Başımı iki yana salladım. "Korktuğum bana dokunmaları değil Mars. Sana söyledim, Lea'ya hak ettiği cevabı vermeye hazırım ben. Gerekirse Müdire'ye çıkar, yaptıklarını anlatırım. Benim korktuğum..." Ellerimize baktım. "Buna zarar vermeleri. Pam böyle bir şeye asla göz yummaz. Bize, ilişkimize göz yummaz. Ben de..." Yutkundum. Bir an nasıl söyleyeceğimi düşündüm. "Ben de... seni bir başkasıyla paylaşamam."

"Olive..." dedi Mars. Ellerimi bırakıp yüzümü avuçları arasına aldı. "Pam'i unut. Lea'yı, başkalarını... Artık hiçbiri yok. Sana söyledim, benim için sadece sen varsın. Ben sadece seninim. Ve kimsenin buna zarar vermesine müsaade etmeyeceğim."

"Pam zaafını biliyor," diye inatlaştım.

"Hangi zaaf?" dedi Mars. "Sigara mı?" Güldü. "Sigara benim için bir kaçıştı Olive. Bu hapishaneye katlanmanın bir yoluydu. Artık kaçmak istemiyorum ki. Tam tersi, tek bir anını bile kaçırmak istemiyorum."

Umudun kalbimdeki karanlığı delmeye çalıştığını hissediyordum, ama gölgeler hala nefesimi kesiyordu. "Yine de deneyecek," dedim endişeyle.

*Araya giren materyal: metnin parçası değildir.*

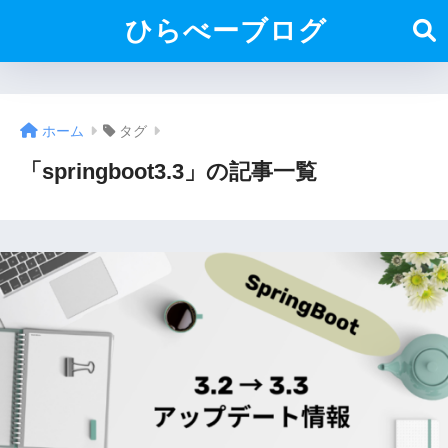
ひらべーブログ
ホーム
タグ
「springboot3.3」の記事一覧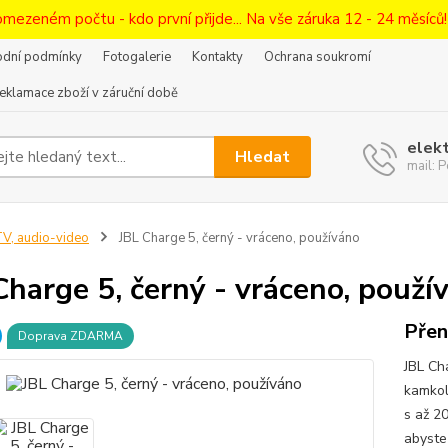
omezeném počtu - kdo první přijde... Na vše záruka 12 - 24 měsíců
dní podmínky
Fotogalerie
Kontakty
Ochrana soukromí
eklamace zboží v záruční době
elek
Hledat
mail:
V, audio-video
JBL Charge 5, černý - vráceno, používáno
Charge 5, černý - vráceno, použí
Přen
Doprava ZDARMA
JBL Ch
kamkoli
s až 2
abyste 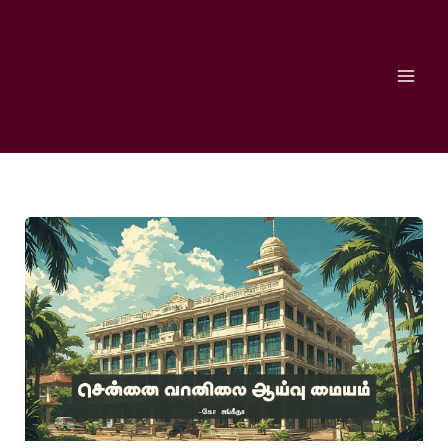
Skip
to
content
சென்னை
வானிலை
ஆய்வு
மையம்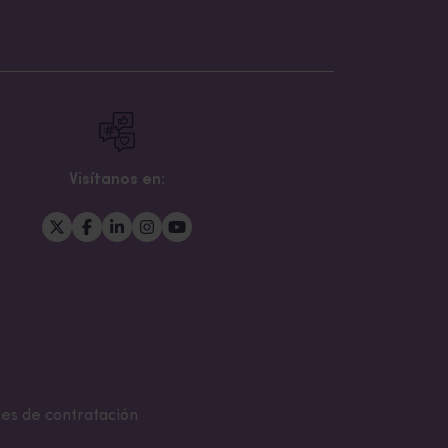
Visítanos en:
es de contratación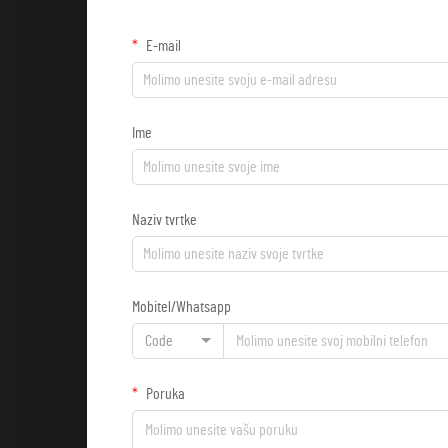
E-mail
Ime
Naziv tvrtke
Mobitel/Whatsapp
Code
Poruka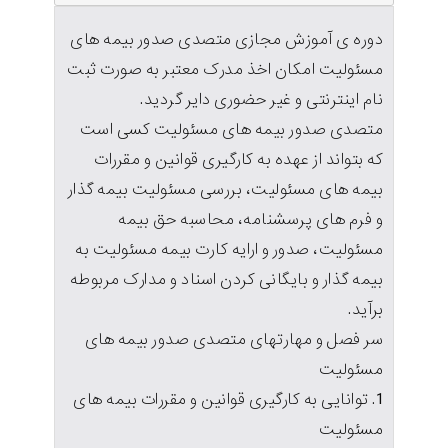
دوره ی آموزش مجازی متصدی صدور بیمه های
مسئولیت امکان اخذ مدرک معتبر به صورت ثبت
نام اینترنتی و غیر حضوری دایر گردید.
متصدی صدور بیمه های مسئولیت کسی است
که بتواند از عهده به کارگیری قوانین و مقررات
بیمه های مسئولیت، بررسی مسئولیت بیمه گذار
و فرم های پرسشنامه، محاسبه حق بیمه
مسئولیت، صدور و ارایه کارت بیمه مسئولیت به
بیمه گذار و بایگانی کردن اسناد و مدارک مربوطه
برآید.
سر فصل و مهارتهای متصدی صدور بیمه های
مسئولیت
1. توانايی به كارگيری قوانين و مقررات بيمه های
مسئوليت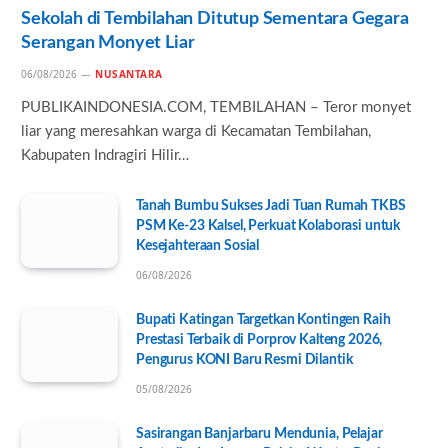
Sekolah di Tembilahan Ditutup Sementara Gegara
Serangan Monyet Liar
06/08/2026
NUSANTARA
PUBLIKAINDONESIA.COM, TEMBILAHAN – Teror monyet
liar yang meresahkan warga di Kecamatan Tembilahan,
Kabupaten Indragiri Hilir…
Tanah Bumbu Sukses Jadi Tuan Rumah TKBS
PSM Ke-23 Kalsel, Perkuat Kolaborasi untuk
Kesejahteraan Sosial
06/08/2026
Bupati Katingan Targetkan Kontingen Raih
Prestasi Terbaik di Porprov Kalteng 2026,
Pengurus KONI Baru Resmi Dilantik
05/08/2026
Sasirangan Banjarbaru Mendunia, Pelajar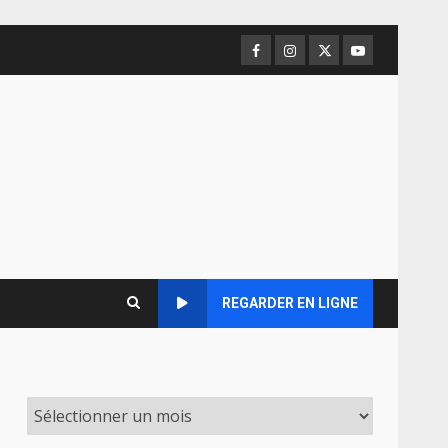
Facebook
Instagram
Twitter
Youtube
REGARDER EN LIGNE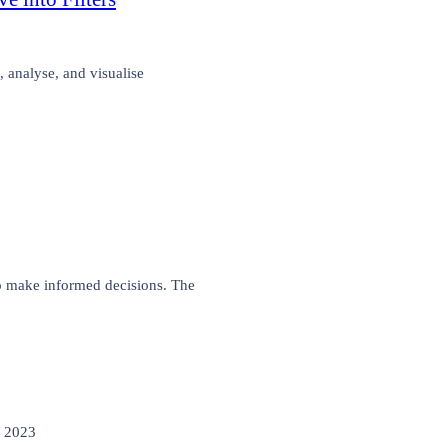
, analyse, and visualise
to make informed decisions. The
, 2023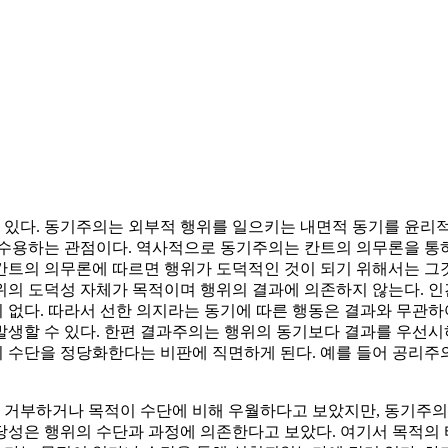
있다. 동기주의는 외부적 행위를 일으키는 내면적 동기를 윤리
 수용하는 관점이다. 역사적으로 동기주의는 칸트의 의무론을 통
칸트의 의무론에 따르면 행위가 도덕적인 것이 되기 위해서는 그
위의 도덕성 자체가 목적이며 행위의 결과에 의존하지 않는다. 인
 없다. 따라서 선한 의지라는 동기에 따른 행동은 결과와 무관하
생할 수 있다. 한편 결과주의는 행위의 동기보다 결과를 우선시하
 수단을 정당화한다는 비판에 직면하게 된다. 예를 들어 공리주의
 거부하거나 목적이 수단에 비해 우월하다고 보았지만, 동기주의
당성은 행위의 수단과 과정에 의존한다고 보았다. 여기서 목적의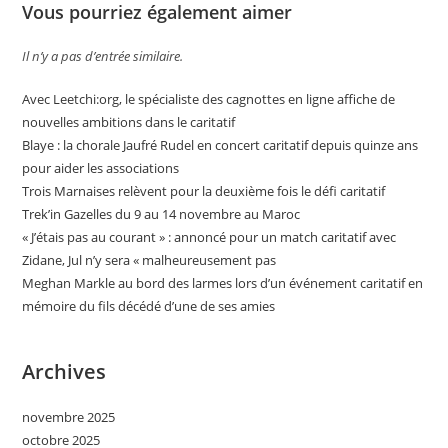
Vous pourriez également aimer
Il n’y a pas d’entrée similaire.
Avec Leetchi:org, le spécialiste des cagnottes en ligne affiche de
nouvelles ambitions dans le caritatif
Blaye : la chorale Jaufré Rudel en concert caritatif depuis quinze ans
pour aider les associations
Trois Marnaises relèvent pour la deuxième fois le défi caritatif
Trek’in Gazelles du 9 au 14 novembre au Maroc
« J’étais pas au courant » : annoncé pour un match caritatif avec
Zidane, Jul n’y sera « malheureusement pas
Meghan Markle au bord des larmes lors d’un événement caritatif en
mémoire du fils décédé d’une de ses amies
Archives
novembre 2025
octobre 2025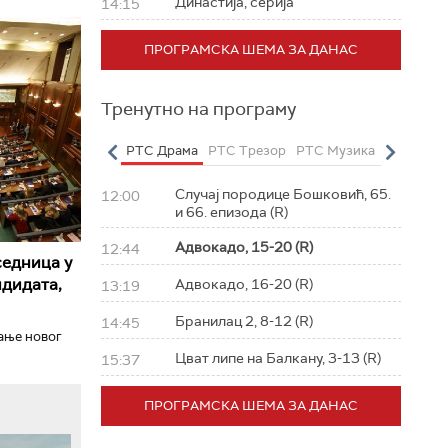
Династија, серија
14:15
ПРОГРАМСКА ШЕМА ЗА ДАНАС
Тренутно на програму
о
РТС Полетарац
РТС Драма
РТС Трезор
РТС Музика
РТС Жив
Случај породице Бошковић, 65.
12:00
и 66. епизода (R)
Адвокадо, 15-20 (R)
12:44
седница у
ндидата,
Адвокадо, 16-20 (R)
13:19
Бранилац 2, 8-12 (R)
14:45
ање новог
Цват липе на Балкану, 3-13 (R)
15:37
ПРОГРАМСКА ШЕМА ЗА ДАНАС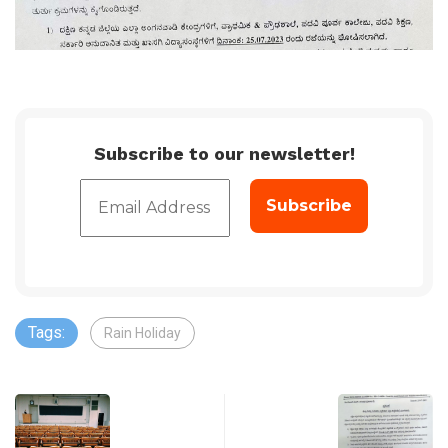
Subscribe to our newsletter!
Tags:
Rain Holiday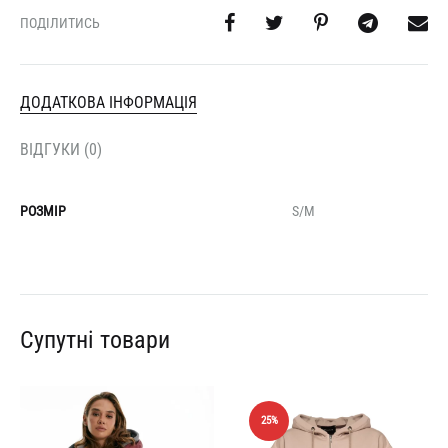
ПОДІЛИТИСЬ
ДОДАТКОВА ІНФОРМАЦІЯ
ВІДГУКИ (0)
РОЗМІР
S/M
Супутні товари
25%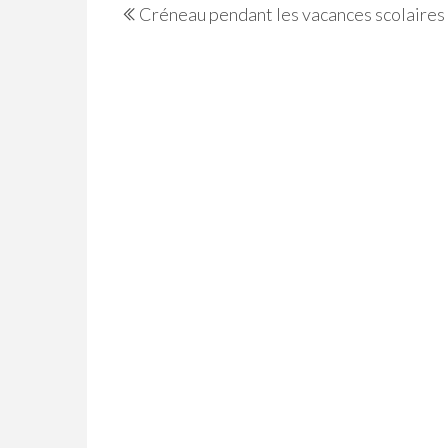
Créneau pendant les vacances scolaires
de
Post
l’article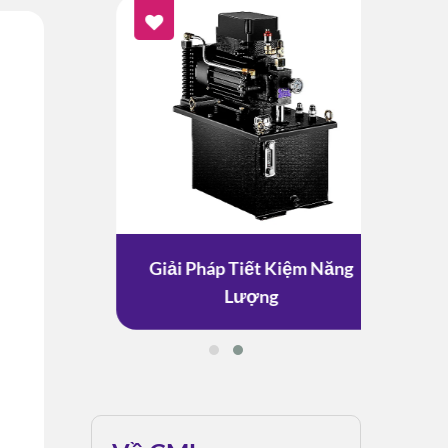
ESG
Giải Pháp Tiết Kiệm Năng
G
Lượng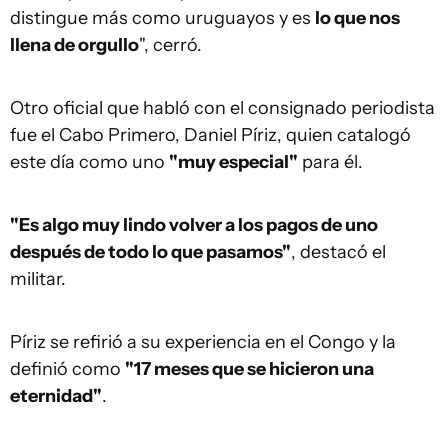
distingue más como uruguayos y es
lo que nos
llena de orgullo
", cerró.
Otro oficial que habló con el consignado periodista
fue el Cabo Primero, Daniel Píriz, quien catalogó
este día como uno
"muy especial"
para él.
"Es algo muy lindo volver a los pagos de uno
después de todo lo que pasamos"
, destacó el
militar.
Píriz se refirió a su experiencia en el Congo y la
definió como
"17 meses que se hicieron una
eternidad"
.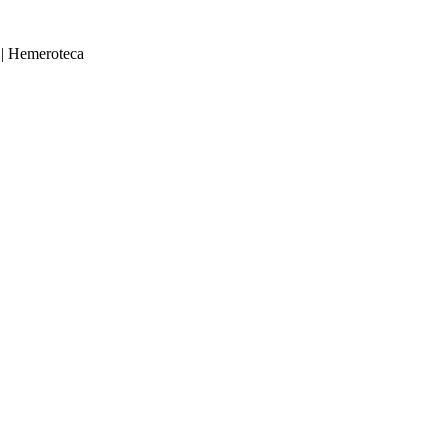
|
Hemeroteca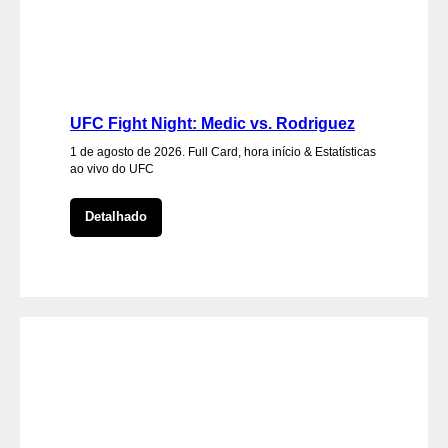
UFC Fight Night: Medic vs. Rodriguez
1 de agosto de 2026. Full Card, hora início & Estatísticas
ao vivo do UFC
Detalhado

"Hayır," dedi Mars hemen. "Deneyemeyecek. Çünkü ben buna izin vermeyeceğim."

"Nasıl?"

Mars'ın gözlerine tehlikeli bir pırıltı geldi. "Orasını bana bırakacaksın."

"Mars!"

"Ben senden çok daha uzun süredir bu insanlarla birlikteyim Olive. Onları çok uzun zamandır tanıyorum ve inan onlar hakkında çok fazla şey biliyorum. Aleyhlerine kullanabileceğim o kadar çok pislik var ki..." Yüzümü bırakıp bana sıkıca sarıldı ve dudaklarını başımın üstüne bastırdı. "Kimse benim sevgilime dokunamaz. Kimse!"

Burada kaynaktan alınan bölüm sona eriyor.